## Task instructions
A – Copy the veterans network text from "Historically, veteran services" down to "throughout the state.", and swap "fragmented" for "disjointed" along the way.
B – According to the veterans network text, which cities or metro areas will the Texas Veterans Network serve with assessments? Don't count rural communities.
C – How many years did the Arlington veteran quoted in the veterans network text serve in the Army?

Historically, veteran services have been fragmented, existing in silos, lacking the effective communication needed to ensure the process of achieving quality, consistent care, according to Combined Arms CEO John Boerstler. The Texas Veterans Network will provide comprehensive, customized assessments to ensure access to effective services for veterans and families in Austin, Dallas-Fort Worth, Houston and in rural communities throughout the state.

The new system will also ensure that all federal, state and local government and nonprofit agencies are connected to the network to effectively coordinate access to local support organizations.

“The contact given to me in Arlington came through the same day and communicated with me for housing assistance, and I’m very appreciative,” said a veteran from Arlington, Texas, who served in the Army for 21 years. He said he called the Texas Veterans Network intake team and was connected within hours to a local nonprofit providing housing assistance and other services that he urgently needed.

(Saved entries)
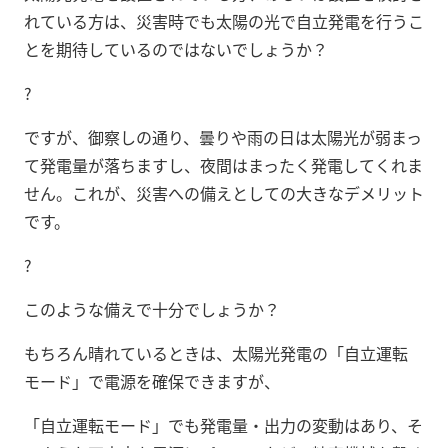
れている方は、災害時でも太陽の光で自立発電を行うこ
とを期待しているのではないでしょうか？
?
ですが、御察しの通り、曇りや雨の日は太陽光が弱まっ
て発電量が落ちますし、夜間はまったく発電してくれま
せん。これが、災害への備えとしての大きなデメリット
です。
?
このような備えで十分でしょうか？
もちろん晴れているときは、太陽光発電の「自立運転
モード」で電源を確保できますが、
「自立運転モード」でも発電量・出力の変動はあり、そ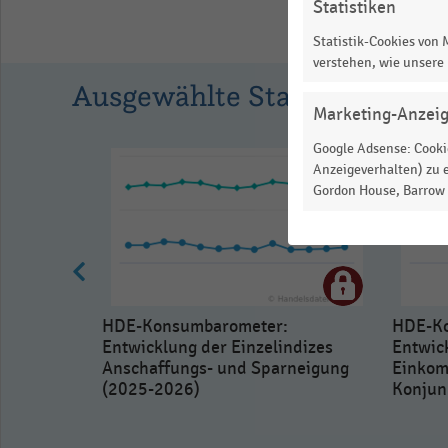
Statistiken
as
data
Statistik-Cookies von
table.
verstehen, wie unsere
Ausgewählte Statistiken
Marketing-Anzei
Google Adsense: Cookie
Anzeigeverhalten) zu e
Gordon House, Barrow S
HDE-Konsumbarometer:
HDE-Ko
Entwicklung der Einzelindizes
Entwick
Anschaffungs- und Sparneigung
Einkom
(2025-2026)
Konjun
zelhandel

## Expected outputs
A –
Historically, veteran services have been disjointed, existing in silos, lacking the effective communication needed to ensure the process of achieving quality, consistent care, according to Combined Arms CEO John Boerstler. The Texas Veterans Network will provide comprehensive, customized assessments to ensure access to effective services for veterans and families in Austin, Dallas-Fort Worth, Houston and in rural communities throughout the state.

B – Austin, Dallas-Fort Worth, Houston

C – 21 years